Ebenso wie der Weihnachtsengel gehört das Christkind zum Heiligabend. Den Familiennamen Christ tragen rund 17.500 Personen in Deutschland. Auch dieser Name gehört in erster Linie zu den Patronymika, also zu den Familiennamen, die nach dem Rufnamen des Vaters vergeben worden sind. Abgleitet wurde der Familienname von ursprünglich fremdländischen Rufnamen wie Christian und Christoph, die bereits im Mittelalter Eingang in die deutsche Rufnamengebung fanden. Christian wurde von dem lateinische Rufnamen Christianus in der Bedeutung ‚zu Christus gehörend, Anhänger Christi’ übernommen, der wiederum auf den griechischen Ursprung Christos ‚der Gesalbte‘ zurückgeht. Christoph (griech. Christophoros ‚Christus tragend‘) fand vor allem als Name des heiligen Christophoros (3. Jh.) im deutschen Sprachgebiet Verbreitung. Familiennamen wie Christ / Krist, Christen / Kersten, Christiansen und Christensen finden in diesen Rufnamen ihre Erklärung und haben dementsprechend sehr viel mit dem Weihnachtsfest zu tun.

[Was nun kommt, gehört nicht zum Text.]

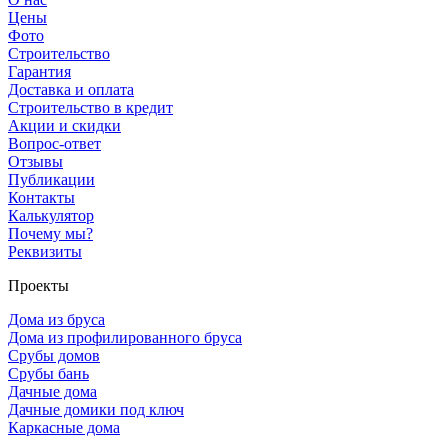
Цены
Фото
Строительство
Гарантия
Доставка и оплата
Строительство в кредит
Акции и скидки
Вопрос-ответ
Отзывы
Публикации
Контакты
Калькулятор
Почему мы?
Реквизиты
Проекты
Дома из бруса
Дома из профилированного бруса
Срубы домов
Срубы бань
Дачные дома
Дачные домики под ключ
Каркасные дома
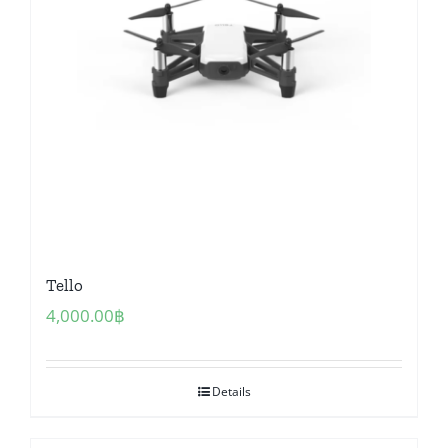
Tello
4,000.00
฿
Details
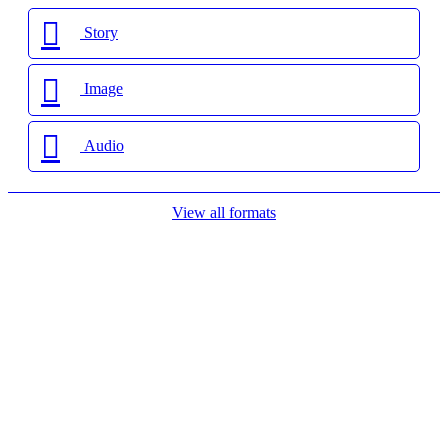
Story
Image
Audio
View all formats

Der Name Holle hat nichts mit der aus Grimms Märchen bekannten Person zu tun, deren Ursprung wohl in der frühzeitlichen Verehrung einer Erdgöttin zu suchen ist. Die regionale Verteilung der rund 2.020 Träger des Namens Holle deutet auf zwei Motivierungen hin. Die meisten Holles leben in einer Region, die sich vom Bördekreis nach Westen ausdehnt. Somit muss untersucht werden, ob es einen Zusammenhang mit dem ostfälischen Niederdeutschen (der Dialektbasis in jener Region) gibt. Tatsächlich wird man fündig, denn die Holle ist im Ostfälischen ein ‚Haarbüschel‘ oder eine ‚Stirnlocke‘. Wer nun eine solche Haarpracht aufzuweisen hatte, konnte von seinen Mitmenschen nach diesem Merkmal benannt werden. Damit handelt es sich bei Holle um einen Übernamen nach einem äußeren Merkmal des ersten Namenträgers, das sich natürlich (leider?) nicht unbedingt bis heute weitervererbt haben muss. Die zweite Entstehungsmöglichkeit des Familiennamens beruht auf mehreren Ortsnamen, nach denen Menschen benannt worden sind, die von dort fortzogen. In Frage kommen die noch heute existierenden Orte gleichen Namens nördlich Bockenem, bei Lohne und zwischen Bad Zwischenahn und Osterholz-Scharmbeck.
Für rund 80 Personen in Deutschland ist immer Weihnachten, denn sie tragen den Familiennamen Weihnacht. Dieser Familienname ist als Übername nach bestimmten Merkmalen entstanden. Die Besonderheit des Namenträgers, der von seinen Mitmenschen Weihnacht genannt wurde, bestand sicher darin, zu Weihnachten geboren worden zu sein. Mitunter kann auch eine zu Weihnachten fällige Zinszahlung zu diesem Beinamen geführt haben.
Allen Leserinnen und Lesern – auch mit weniger „himmlischen“ Familiennamen – wünschen wir frohe Weihnachten und ein gutes neues Jahr!